Après plus d'un mois d'une grève générale et de barrages érigés dans les villes guyanaises et sur les axes majeurs du territoire, l'État, les élus et le collectif Pou la Gwiyann Dékolé, qui a coordonné ce mouvement social, ont signé l'Accord de Guyane de quelque 3,2 milliards d'euros. Futura-Sciences n'ayant pas vocation à traiter des questions politiques, nous allons plutôt nous réjouir de la reprise de l'activité au Centre spatial Guyanais. Il faut savoir que depuis la mi-mars, le conflit avait empêché toute activité de lancement contraignant Arianespace a reporté trois lancements (deux Ariane 5 et une Soyouz) pour le compte de cinq clients.

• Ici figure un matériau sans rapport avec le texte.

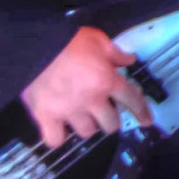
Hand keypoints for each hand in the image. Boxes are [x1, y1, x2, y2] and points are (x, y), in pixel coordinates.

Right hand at [19, 27, 150, 150]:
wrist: (31, 45)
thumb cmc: (67, 40)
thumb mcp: (97, 39)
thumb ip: (115, 53)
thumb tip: (129, 61)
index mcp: (106, 80)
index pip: (131, 100)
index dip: (142, 111)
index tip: (147, 121)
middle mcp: (91, 100)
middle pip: (110, 124)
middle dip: (110, 118)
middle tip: (104, 110)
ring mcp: (68, 111)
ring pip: (86, 132)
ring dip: (87, 125)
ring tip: (81, 116)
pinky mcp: (45, 117)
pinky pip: (56, 139)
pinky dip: (59, 136)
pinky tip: (60, 127)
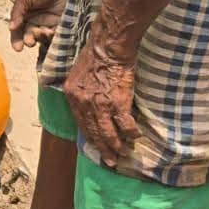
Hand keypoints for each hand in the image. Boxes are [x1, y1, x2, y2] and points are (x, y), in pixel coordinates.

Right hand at [9, 0, 74, 51]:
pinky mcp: (62, 23)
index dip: (17, 40)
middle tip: (30, 41)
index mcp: (24, 14)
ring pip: (43, 37)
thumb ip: (17, 12)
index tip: (18, 48)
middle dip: (29, 40)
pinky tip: (52, 32)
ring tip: (44, 32)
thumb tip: (11, 27)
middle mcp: (36, 20)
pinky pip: (57, 35)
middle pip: (30, 36)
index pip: (18, 30)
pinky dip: (54, 37)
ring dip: (41, 38)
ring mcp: (49, 22)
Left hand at [63, 40, 139, 166]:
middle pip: (93, 132)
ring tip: (123, 153)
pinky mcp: (117, 102)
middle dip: (103, 148)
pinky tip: (136, 136)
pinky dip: (131, 132)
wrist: (108, 47)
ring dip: (117, 146)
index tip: (96, 147)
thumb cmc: (95, 56)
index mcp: (72, 95)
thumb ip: (79, 91)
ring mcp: (100, 104)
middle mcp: (83, 102)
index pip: (80, 123)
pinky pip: (125, 124)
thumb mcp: (77, 74)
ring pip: (108, 132)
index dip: (90, 137)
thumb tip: (84, 103)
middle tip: (110, 160)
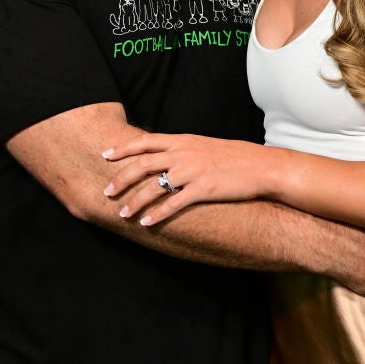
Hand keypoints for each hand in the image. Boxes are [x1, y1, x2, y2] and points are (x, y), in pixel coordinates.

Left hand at [102, 133, 268, 224]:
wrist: (260, 165)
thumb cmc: (232, 156)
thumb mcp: (202, 145)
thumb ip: (181, 148)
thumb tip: (161, 155)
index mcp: (182, 140)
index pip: (146, 141)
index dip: (123, 148)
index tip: (105, 155)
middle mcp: (184, 153)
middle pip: (143, 164)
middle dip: (121, 178)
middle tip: (106, 191)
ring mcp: (193, 171)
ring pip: (154, 186)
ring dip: (136, 201)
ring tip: (123, 214)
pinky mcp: (203, 189)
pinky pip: (174, 203)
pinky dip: (157, 214)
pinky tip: (147, 223)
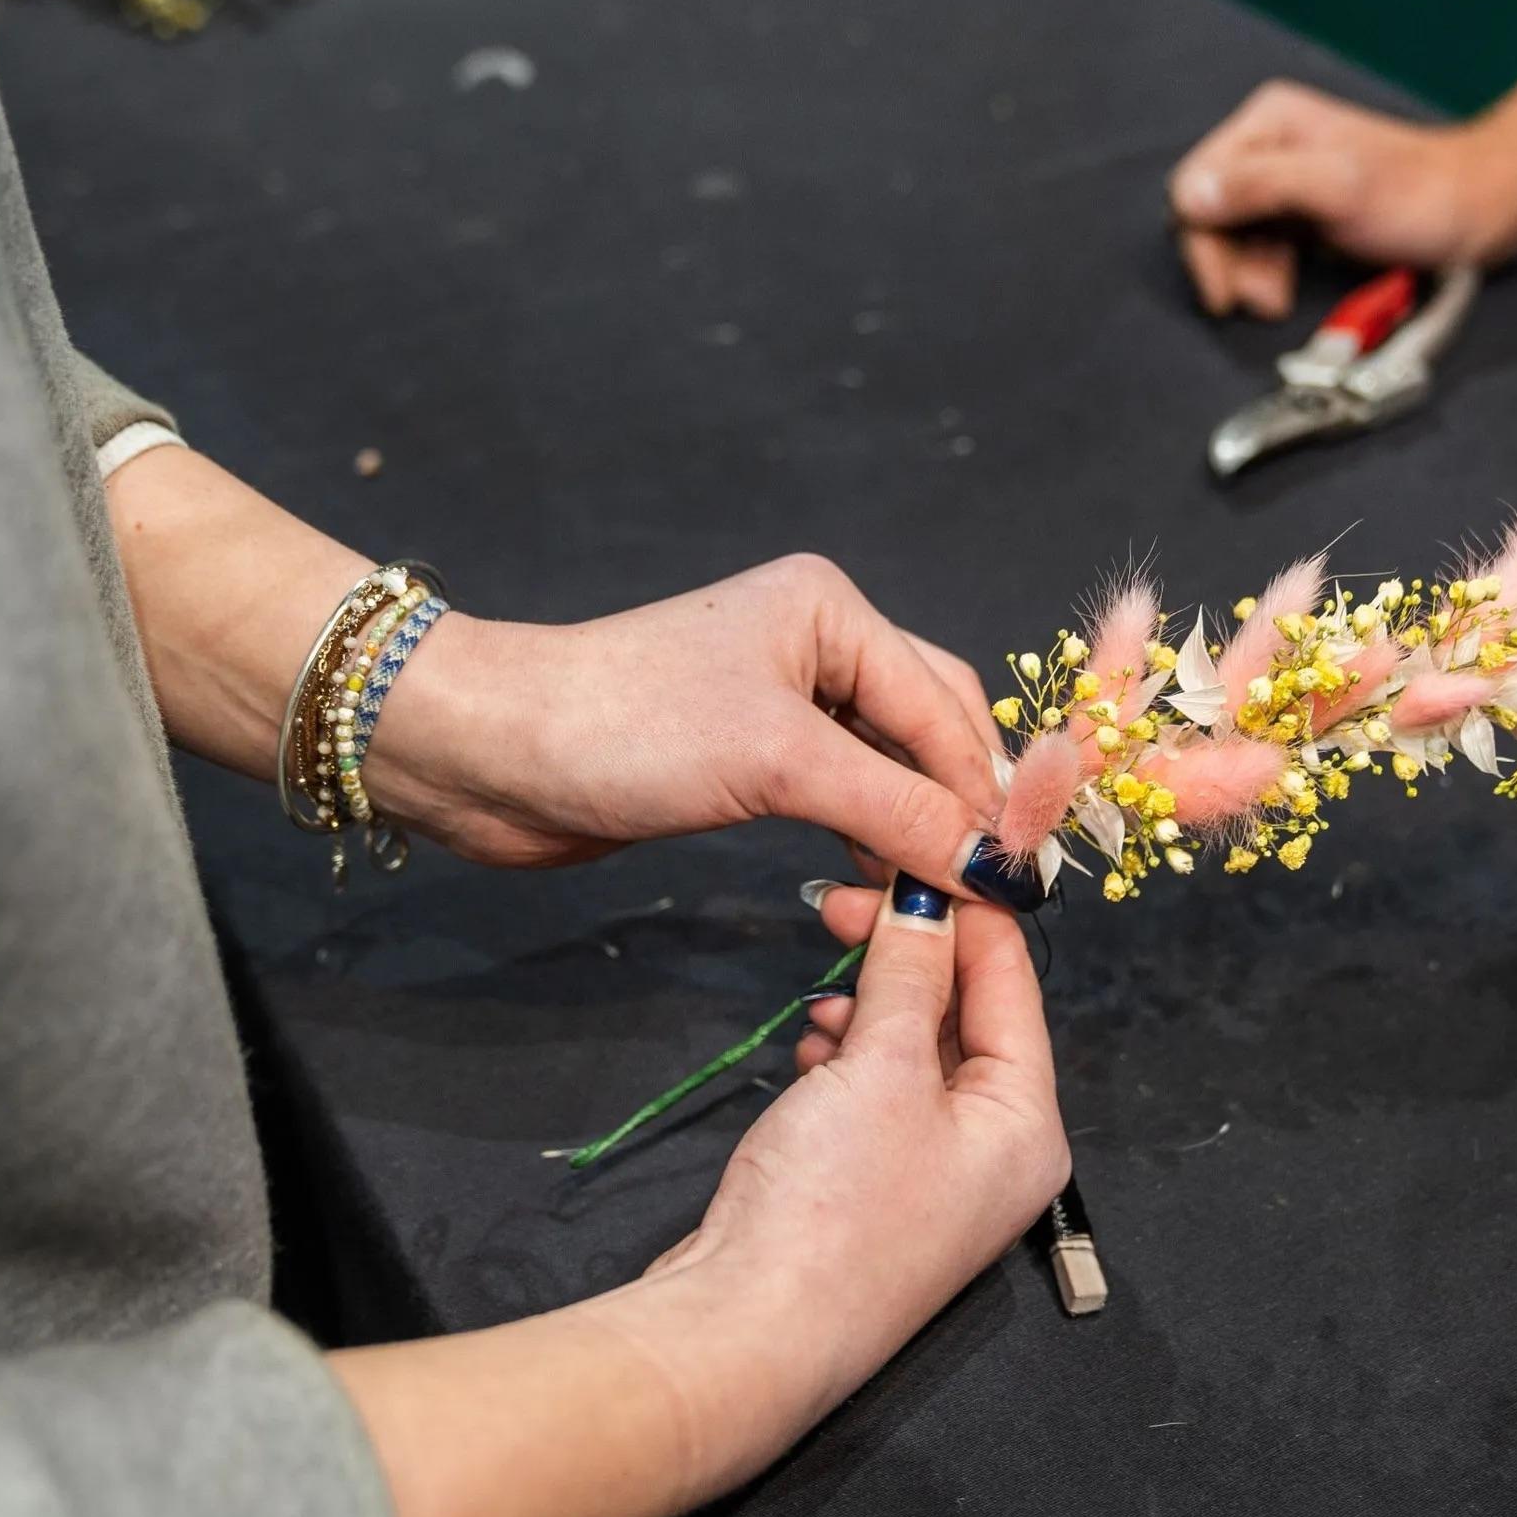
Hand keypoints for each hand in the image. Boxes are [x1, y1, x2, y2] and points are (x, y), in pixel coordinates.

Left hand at [369, 554, 1044, 905]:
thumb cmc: (630, 729)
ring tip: (936, 904)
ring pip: (887, 773)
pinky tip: (880, 889)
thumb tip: (998, 868)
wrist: (491, 756)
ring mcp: (781, 703)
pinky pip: (840, 800)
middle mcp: (819, 644)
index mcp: (835, 611)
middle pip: (929, 734)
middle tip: (992, 896)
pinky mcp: (747, 760)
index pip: (946, 707)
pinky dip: (866, 842)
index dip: (986, 795)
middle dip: (957, 812)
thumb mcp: (781, 765)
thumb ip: (899, 811)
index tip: (1024, 879)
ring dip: (911, 836)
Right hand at [654, 879, 1070, 1388]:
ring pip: (912, 1051)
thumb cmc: (832, 1212)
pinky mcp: (870, 1188)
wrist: (744, 1332)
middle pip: (965, 1015)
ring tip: (824, 997)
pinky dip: (843, 1058)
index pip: (1014, 984)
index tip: (912, 852)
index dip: (965, 912)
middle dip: (906, 959)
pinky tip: (810, 1048)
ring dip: (869, 1008)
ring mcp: (932, 1175)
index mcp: (1027, 1126)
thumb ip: (908, 974)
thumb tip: (927, 902)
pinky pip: (872, 1093)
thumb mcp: (882, 1067)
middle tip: (844, 905)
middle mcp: (993, 1152)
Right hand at [1166, 18, 1516, 321]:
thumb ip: (1262, 187)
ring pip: (1228, 234)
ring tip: (1279, 300)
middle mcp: (1267, 142)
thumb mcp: (1336, 190)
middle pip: (1207, 211)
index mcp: (1267, 123)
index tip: (1227, 292)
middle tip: (1262, 301)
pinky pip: (1256, 243)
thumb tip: (1191, 196)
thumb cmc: (1418, 198)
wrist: (1475, 211)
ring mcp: (1281, 176)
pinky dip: (1264, 271)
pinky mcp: (1297, 207)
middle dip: (1227, 262)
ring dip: (1246, 273)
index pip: (1195, 185)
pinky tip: (1285, 289)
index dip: (1204, 243)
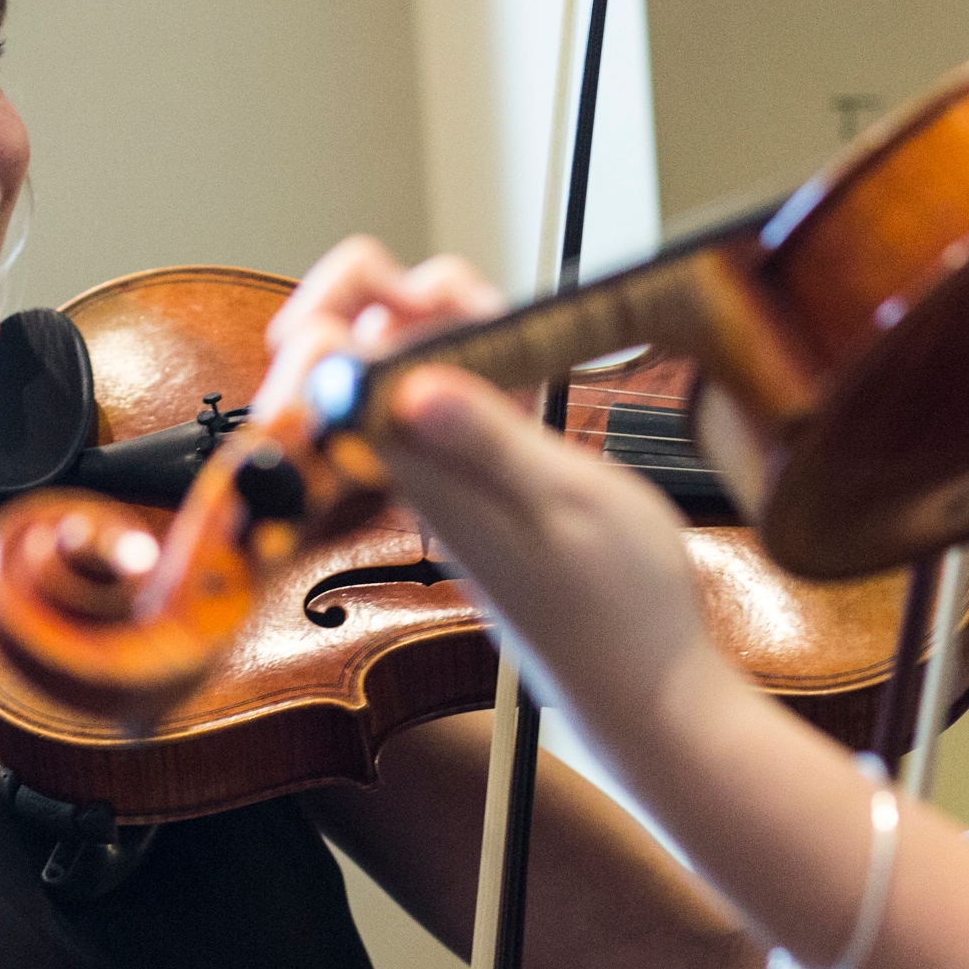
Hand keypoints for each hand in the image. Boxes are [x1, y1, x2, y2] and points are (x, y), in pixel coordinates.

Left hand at [252, 237, 736, 748]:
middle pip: (351, 359)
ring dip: (441, 322)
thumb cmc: (616, 607)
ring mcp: (447, 474)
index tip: (394, 285)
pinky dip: (480, 361)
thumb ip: (488, 439)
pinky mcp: (480, 481)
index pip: (324, 376)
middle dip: (385, 299)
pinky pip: (454, 398)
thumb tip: (406, 380)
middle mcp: (417, 469)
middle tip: (454, 297)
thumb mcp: (568, 504)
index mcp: (419, 471)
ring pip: (406, 368)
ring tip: (499, 322)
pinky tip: (524, 364)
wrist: (643, 683)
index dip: (338, 310)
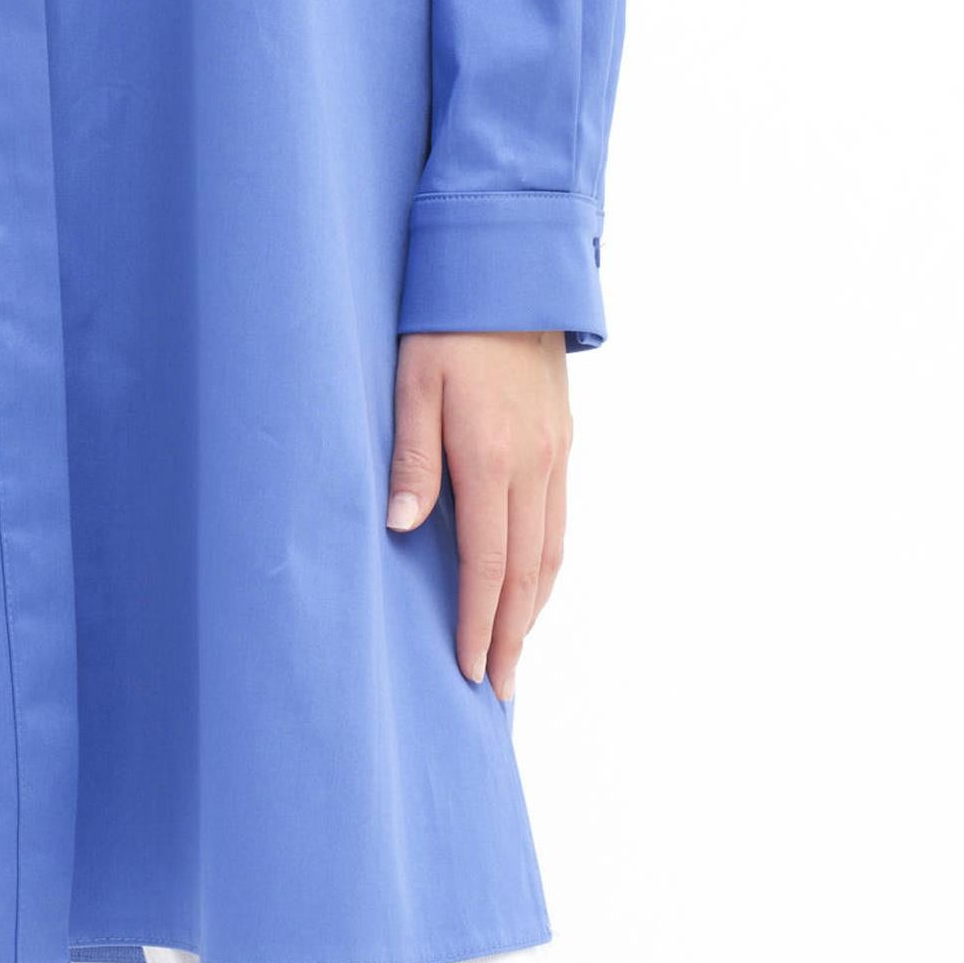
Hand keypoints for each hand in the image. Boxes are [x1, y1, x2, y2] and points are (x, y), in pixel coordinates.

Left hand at [385, 329, 569, 698]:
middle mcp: (533, 466)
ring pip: (551, 551)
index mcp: (492, 458)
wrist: (513, 270)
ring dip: (533, 610)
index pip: (486, 564)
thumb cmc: (447, 324)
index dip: (476, 623)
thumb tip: (401, 527)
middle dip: (511, 637)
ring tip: (516, 654)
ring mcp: (554, 455)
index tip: (469, 672)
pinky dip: (548, 567)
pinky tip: (534, 584)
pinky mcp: (561, 441)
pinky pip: (560, 521)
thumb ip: (410, 457)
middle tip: (499, 692)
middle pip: (526, 573)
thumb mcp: (412, 382)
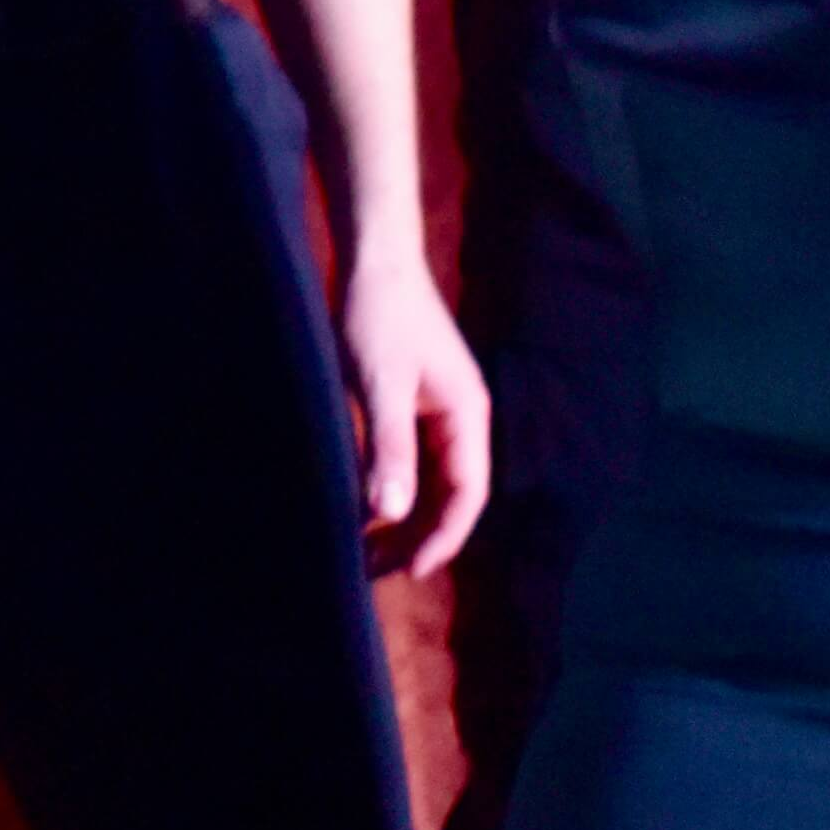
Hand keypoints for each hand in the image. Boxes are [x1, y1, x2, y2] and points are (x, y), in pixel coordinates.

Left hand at [343, 242, 491, 576]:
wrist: (371, 258)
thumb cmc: (378, 315)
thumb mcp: (380, 384)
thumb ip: (389, 447)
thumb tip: (393, 513)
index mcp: (467, 415)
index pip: (468, 494)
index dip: (444, 538)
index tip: (412, 571)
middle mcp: (460, 419)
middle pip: (449, 495)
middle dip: (419, 536)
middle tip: (374, 571)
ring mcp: (437, 412)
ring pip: (428, 481)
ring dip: (403, 516)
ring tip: (365, 551)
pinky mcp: (411, 404)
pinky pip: (410, 460)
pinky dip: (391, 487)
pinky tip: (361, 505)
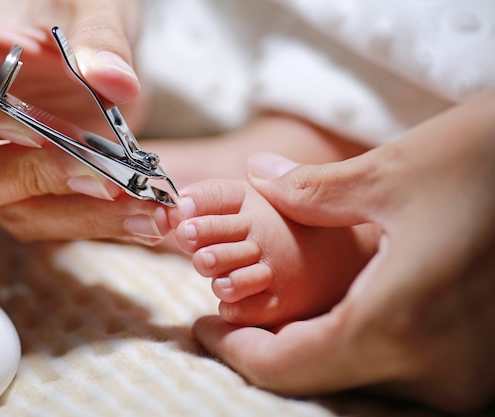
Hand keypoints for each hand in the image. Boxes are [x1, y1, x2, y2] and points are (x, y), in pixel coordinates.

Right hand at [0, 0, 170, 242]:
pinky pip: (56, 219)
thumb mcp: (87, 2)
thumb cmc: (71, 3)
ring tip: (145, 211)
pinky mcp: (37, 187)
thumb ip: (98, 35)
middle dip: (32, 185)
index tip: (36, 125)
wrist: (95, 32)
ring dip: (81, 217)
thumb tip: (115, 81)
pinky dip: (101, 220)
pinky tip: (146, 215)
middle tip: (103, 180)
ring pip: (15, 215)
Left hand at [193, 88, 494, 411]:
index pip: (289, 367)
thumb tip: (255, 179)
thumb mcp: (391, 173)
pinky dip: (356, 346)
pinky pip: (399, 369)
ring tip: (273, 311)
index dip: (237, 352)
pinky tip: (335, 313)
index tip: (203, 327)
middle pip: (321, 377)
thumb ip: (309, 190)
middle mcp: (438, 369)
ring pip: (360, 377)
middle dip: (268, 349)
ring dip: (312, 349)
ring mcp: (467, 376)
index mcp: (399, 323)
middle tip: (229, 315)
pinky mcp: (481, 366)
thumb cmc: (488, 161)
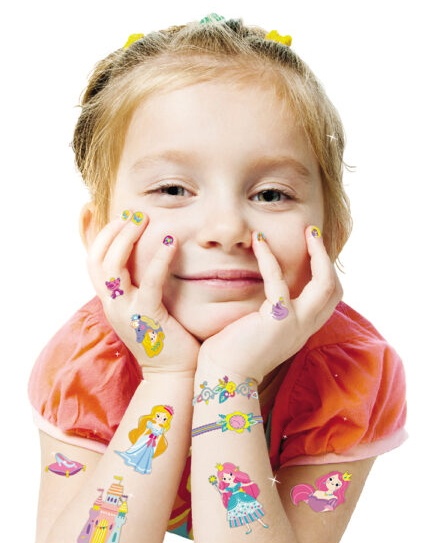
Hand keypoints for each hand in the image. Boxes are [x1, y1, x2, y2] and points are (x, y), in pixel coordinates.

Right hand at [86, 211, 199, 374]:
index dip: (99, 235)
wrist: (175, 373)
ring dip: (126, 239)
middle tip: (134, 214)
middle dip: (112, 231)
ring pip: (113, 268)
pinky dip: (158, 260)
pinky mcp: (147, 318)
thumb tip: (146, 259)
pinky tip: (171, 242)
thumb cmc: (166, 337)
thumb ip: (141, 284)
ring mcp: (126, 312)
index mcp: (111, 301)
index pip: (93, 261)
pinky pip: (149, 284)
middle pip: (97, 260)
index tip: (114, 214)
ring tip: (143, 220)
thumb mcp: (146, 307)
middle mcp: (112, 305)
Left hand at [198, 226, 341, 382]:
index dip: (325, 271)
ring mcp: (295, 324)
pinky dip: (270, 257)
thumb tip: (266, 294)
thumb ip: (270, 312)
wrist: (224, 376)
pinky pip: (279, 281)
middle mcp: (304, 327)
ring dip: (317, 253)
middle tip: (313, 233)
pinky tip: (258, 241)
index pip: (327, 298)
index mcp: (301, 328)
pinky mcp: (277, 321)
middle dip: (327, 257)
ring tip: (306, 231)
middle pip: (334, 289)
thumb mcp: (261, 329)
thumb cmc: (234, 352)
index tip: (313, 248)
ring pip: (325, 284)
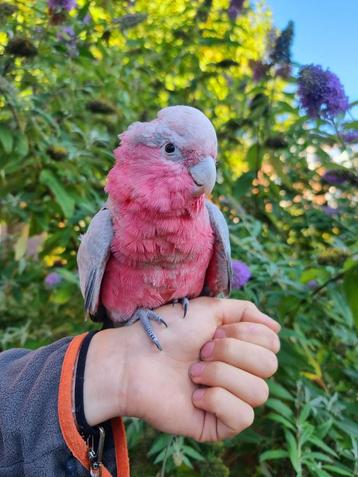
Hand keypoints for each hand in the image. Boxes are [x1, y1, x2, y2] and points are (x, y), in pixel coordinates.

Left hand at [83, 298, 279, 441]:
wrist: (135, 359)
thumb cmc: (168, 332)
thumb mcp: (209, 309)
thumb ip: (245, 311)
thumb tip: (278, 328)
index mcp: (239, 348)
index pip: (272, 344)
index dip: (246, 334)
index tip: (214, 332)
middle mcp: (238, 373)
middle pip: (270, 366)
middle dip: (232, 352)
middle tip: (201, 351)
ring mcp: (229, 400)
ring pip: (259, 392)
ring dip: (221, 375)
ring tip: (193, 372)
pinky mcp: (218, 425)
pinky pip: (243, 417)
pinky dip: (218, 400)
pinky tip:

Une situation qui avait poussé son PDG, Stéphane Israel, à sortir de sa réserve et alerter que la situation devenait critique pour Arianespace, avec notamment une perte quotidienne de quelque 500.000 euros et de possibles conséquences sur le plan commercial en raison d'un marché à très forte concurrence. Cette sortie de crise va permettre à la société et aux équipes du CSG de reprendre les campagnes de lancement suspendues et de tenir les objectifs de début d'année qui prévoyait 12 lancements en 2017.

Le retour en vol des lanceurs se prépare 

En effet, et c'est ce qui va très certainement limité l'impact financier sur les comptes d'Arianespace, dans la mesure ou aucun lancement n'était prévu en mai, la société européenne prévoit de compenser les retards accumulés sans impact sur le reste de son manifeste de lancement. Après la reprise des opérations, il faudra environ huit jours ouvrables pour mener à bien le lancement des satellites SGDC et Koreasat-7, initialement prévus le 21 mars avec une Ariane 5. Suivront les lancements du satellite SES-15 avec un Soyouz et des satellites Eutelsat 172B et Viasat 2 avec de nouveau une Ariane 5.

Depuis le début de l'année, Arianespace a déjà réalisé trois lancements sur les 12 tirs prévus. Le premier par un Soyouz en janvier, suivi d'une Ariane 5 ECA en février et d'un Vega en mars. D'ici la fin de l'année, il reste à lancer six autres Ariane 5, dont une ES, deux Vega et un Soyouz. Par ailleurs, le carnet de commandes d'Arianespace compte 53 lancements à accomplir avec 20 Ariane 5, 26 Soyouz et 7 Vega. Ce mois de conflit social n'a pas entraîné de départs des clients.